This known electroless silver plating method can provide very nice results; however, the range of temperatures that the finished work piece can sustain and the durability of the reflective coating on the work piece can be improved. Moreover, it has been found that the solvent-based top coat can be removed and the top coat can sometimes remove the reflective layer from the base coat when scratched or removed from the work piece.
A process for electroless silver plating of a work piece that overcomes the aforementioned shortcomings includes simultaneously spraying a silver nitrate solution and a reducer on a work piece to form a reflective layer on the work piece, applying a water-based urethane coating on the reflective layer, and applying either a solvent-based top coat or a powder coat on the water-based urethane coating.

Short problem A
Return each line of the entries that contains the string "italic".
The entries have no connection to the text about electroless silver plating.

Records for processing

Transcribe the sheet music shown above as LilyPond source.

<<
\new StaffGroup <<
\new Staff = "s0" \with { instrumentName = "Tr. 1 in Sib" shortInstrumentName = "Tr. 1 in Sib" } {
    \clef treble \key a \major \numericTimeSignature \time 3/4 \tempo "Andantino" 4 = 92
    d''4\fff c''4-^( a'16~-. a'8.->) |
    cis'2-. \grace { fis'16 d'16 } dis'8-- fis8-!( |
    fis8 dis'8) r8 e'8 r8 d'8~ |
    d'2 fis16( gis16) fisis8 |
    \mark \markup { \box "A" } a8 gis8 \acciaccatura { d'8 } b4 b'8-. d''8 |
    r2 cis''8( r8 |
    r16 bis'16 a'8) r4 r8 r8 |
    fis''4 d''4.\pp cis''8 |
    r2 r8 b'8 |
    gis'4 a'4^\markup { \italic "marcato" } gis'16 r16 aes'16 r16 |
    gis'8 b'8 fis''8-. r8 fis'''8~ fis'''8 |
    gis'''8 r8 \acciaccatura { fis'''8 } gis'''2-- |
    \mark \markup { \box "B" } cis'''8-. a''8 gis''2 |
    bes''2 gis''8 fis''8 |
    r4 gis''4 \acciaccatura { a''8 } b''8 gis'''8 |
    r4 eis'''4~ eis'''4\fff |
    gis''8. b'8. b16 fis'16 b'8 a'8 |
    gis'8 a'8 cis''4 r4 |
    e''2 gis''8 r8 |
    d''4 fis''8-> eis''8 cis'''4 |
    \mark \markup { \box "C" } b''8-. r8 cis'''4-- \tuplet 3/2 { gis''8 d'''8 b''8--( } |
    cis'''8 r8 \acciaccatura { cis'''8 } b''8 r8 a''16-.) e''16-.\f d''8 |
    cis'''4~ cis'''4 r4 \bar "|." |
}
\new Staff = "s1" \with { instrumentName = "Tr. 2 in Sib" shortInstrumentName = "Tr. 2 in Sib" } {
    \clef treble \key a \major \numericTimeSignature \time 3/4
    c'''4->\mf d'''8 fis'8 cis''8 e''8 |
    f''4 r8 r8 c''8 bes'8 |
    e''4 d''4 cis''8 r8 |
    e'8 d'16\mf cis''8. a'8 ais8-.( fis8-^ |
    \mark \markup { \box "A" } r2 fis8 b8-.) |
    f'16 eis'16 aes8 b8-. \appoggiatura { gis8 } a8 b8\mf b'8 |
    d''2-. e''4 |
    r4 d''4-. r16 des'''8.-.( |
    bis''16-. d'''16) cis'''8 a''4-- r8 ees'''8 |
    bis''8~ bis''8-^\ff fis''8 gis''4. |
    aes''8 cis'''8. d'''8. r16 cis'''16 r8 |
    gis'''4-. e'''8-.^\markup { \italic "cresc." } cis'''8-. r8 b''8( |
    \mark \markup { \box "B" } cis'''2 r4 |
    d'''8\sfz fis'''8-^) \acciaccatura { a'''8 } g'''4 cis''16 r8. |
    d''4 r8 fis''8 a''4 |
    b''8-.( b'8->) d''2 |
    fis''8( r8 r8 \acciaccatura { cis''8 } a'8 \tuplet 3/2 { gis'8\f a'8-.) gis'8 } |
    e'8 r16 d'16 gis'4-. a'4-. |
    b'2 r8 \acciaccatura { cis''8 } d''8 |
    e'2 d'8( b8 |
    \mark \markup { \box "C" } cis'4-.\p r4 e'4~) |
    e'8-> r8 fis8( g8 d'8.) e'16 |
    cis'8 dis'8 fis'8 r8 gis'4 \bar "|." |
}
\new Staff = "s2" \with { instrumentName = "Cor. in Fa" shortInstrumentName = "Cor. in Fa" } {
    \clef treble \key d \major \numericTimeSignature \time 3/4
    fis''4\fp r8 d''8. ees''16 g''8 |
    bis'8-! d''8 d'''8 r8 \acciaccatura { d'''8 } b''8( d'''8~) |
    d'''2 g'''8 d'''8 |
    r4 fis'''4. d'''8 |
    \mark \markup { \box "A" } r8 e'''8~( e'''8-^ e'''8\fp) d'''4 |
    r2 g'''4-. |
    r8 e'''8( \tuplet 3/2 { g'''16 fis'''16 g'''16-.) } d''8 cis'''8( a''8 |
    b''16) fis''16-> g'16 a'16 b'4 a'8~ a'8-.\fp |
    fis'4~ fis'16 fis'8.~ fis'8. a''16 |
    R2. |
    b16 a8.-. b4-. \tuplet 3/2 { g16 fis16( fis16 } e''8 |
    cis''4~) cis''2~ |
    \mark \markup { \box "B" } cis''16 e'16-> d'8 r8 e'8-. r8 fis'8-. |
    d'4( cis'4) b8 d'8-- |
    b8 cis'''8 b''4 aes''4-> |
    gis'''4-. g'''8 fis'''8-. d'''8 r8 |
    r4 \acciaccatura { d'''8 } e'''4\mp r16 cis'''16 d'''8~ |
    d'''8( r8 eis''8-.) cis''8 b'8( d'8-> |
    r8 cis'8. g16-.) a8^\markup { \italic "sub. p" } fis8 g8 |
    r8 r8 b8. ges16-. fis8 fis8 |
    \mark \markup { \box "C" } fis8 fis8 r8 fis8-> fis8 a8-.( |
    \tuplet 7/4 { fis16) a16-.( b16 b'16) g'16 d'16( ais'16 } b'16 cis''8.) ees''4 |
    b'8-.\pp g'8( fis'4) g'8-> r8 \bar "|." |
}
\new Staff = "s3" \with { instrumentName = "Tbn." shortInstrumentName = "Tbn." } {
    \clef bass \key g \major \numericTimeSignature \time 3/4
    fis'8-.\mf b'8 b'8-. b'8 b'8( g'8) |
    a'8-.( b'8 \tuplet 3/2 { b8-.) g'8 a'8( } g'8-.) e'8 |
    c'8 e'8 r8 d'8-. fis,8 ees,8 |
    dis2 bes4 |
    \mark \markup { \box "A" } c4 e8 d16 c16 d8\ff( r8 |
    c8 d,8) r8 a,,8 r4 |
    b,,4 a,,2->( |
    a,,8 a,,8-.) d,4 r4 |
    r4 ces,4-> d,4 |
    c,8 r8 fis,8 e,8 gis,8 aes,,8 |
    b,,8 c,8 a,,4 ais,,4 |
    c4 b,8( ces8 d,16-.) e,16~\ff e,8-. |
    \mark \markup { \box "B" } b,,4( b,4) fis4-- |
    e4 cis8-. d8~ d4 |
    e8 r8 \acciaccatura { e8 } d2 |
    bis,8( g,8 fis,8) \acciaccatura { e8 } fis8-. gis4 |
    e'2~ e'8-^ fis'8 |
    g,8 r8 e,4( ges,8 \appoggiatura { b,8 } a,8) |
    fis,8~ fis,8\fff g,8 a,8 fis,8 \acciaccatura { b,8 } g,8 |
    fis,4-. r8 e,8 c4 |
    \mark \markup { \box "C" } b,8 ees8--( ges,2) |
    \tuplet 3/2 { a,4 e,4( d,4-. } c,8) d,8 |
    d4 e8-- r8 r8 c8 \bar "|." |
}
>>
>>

Short problem B
Continue the passage on electroless silver plating from its last sentence.

Written reply A
    gis'4 a'4^\markup { \italic "marcato" } gis'16 r16 aes'16 r16 |
    gis'''4-. e'''8-.^\markup { \italic "cresc." } cis'''8-. r8 b''8( |
    r8 cis'8. g16-.) a8^\markup { \italic "sub. p" } fis8 g8 |

Written reply B
The present disclosure is directed to method of applying a thin reflective, metal layer on a substrate surface of a work piece. The present method is more specifically applicable to electroless plating, which is also known as chemical plating and auto-catalytic plating. The present method allows for application of a thin reflective, metal layer on non-metallic substrates. The present disclosure is generally directed to a method of electroless silver plating. Generally, electroless plating forces a reaction between a reductant and a substrate surface, wherein the former reductant donates electrons to the latter substrate surface to make it negatively charged.
Although the method illustrated in
At 10, a base coat is applied to a work piece, where the work piece can have no existing coating over its exterior or exposed surface. The work piece can be made from any variety of materials, including but not limited to, plastics, ceramics, metals, wood and the like. An example of an appropriate base coat is Cosmichrome™ Basecoat available from Cosmichrome, Inc. of Brossard, Quebec, Canada. Other commercially available base coats can also be used, such as a base coat (Basecoat 812) available from Spectra Chrome LLC of Clearwater, Fla., and primer/adhesion promoters available from Jema American of Middlesex, N.J. Additionally, UV cured base coats, such as Jema-Cure UV base coat available from Jema American can also be used. In one embodiment the base coat is a two-component (catalyzed) base coat including a urethane resin. In another embodiment the base coat is an alkyd resin base coat. The two-component base coat and/or alkyd resin base coat can further include an additive for a later described flame treatment step. In one embodiment the additive is silicone.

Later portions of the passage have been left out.